Physiologische Aspekte
Weitere potenzielle Vorteile für den Patienten sind der Erhalt von Atemgasfeuchtigkeit und -temperatur sowie ein konstanteres Anästhesieniveau. Der geringere Gasfluss reduziert zudem Geräuschpegel und Verdunstung.
Nachteile
Potenzielle Risiken bestehen vor allem bei unzureichender FiO₂-Zufuhr (Gefahr der Hypoxie) oder verzögertem Ansprechverhalten auf veränderte Bedürfnisse (inadäquate Narkosetiefe). Niedrigflussnarkosen sind nicht zur raschen Narkosevertiefung oder -ausleitung geeignet. Zudem ist die Belastung und der Verbrauch des Atemkalks umso höher, je niedriger der Frischgasfluss ist.

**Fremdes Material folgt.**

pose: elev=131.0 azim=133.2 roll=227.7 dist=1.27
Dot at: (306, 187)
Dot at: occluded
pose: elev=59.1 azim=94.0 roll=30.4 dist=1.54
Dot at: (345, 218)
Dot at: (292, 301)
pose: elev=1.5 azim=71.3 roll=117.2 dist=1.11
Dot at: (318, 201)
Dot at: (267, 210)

Mit adäquatem Monitoring gelten Niedrigflussnarkosen aber als sicher.
Literatur
- Baum JA, Aitkenhead AR, Odam J. Low Flow, Minimal Flow and Closed System Anaesthesia. Springer; 2001.
- DGAI: Positionspapier „Klimaverantwortung in der Anästhesie“. 2023
- Sulbaek Andersen MP et al. Impact of anesthetic gases on the environment. Br J Anaesth. 2010
- Meyer M et al. Ökologisches Narkosemanagement – ein aktuelles Thema. Anästhesiol Intensivmed. 2022
- Campbell M et al. Economic and environmental analysis of volatile agent consumption. Anaesthesia. 2018
- Rosenberg JH et al. Green Anaesthesia: A narrative review. Lancet Planet Health. 2022;6(8):e656–e664.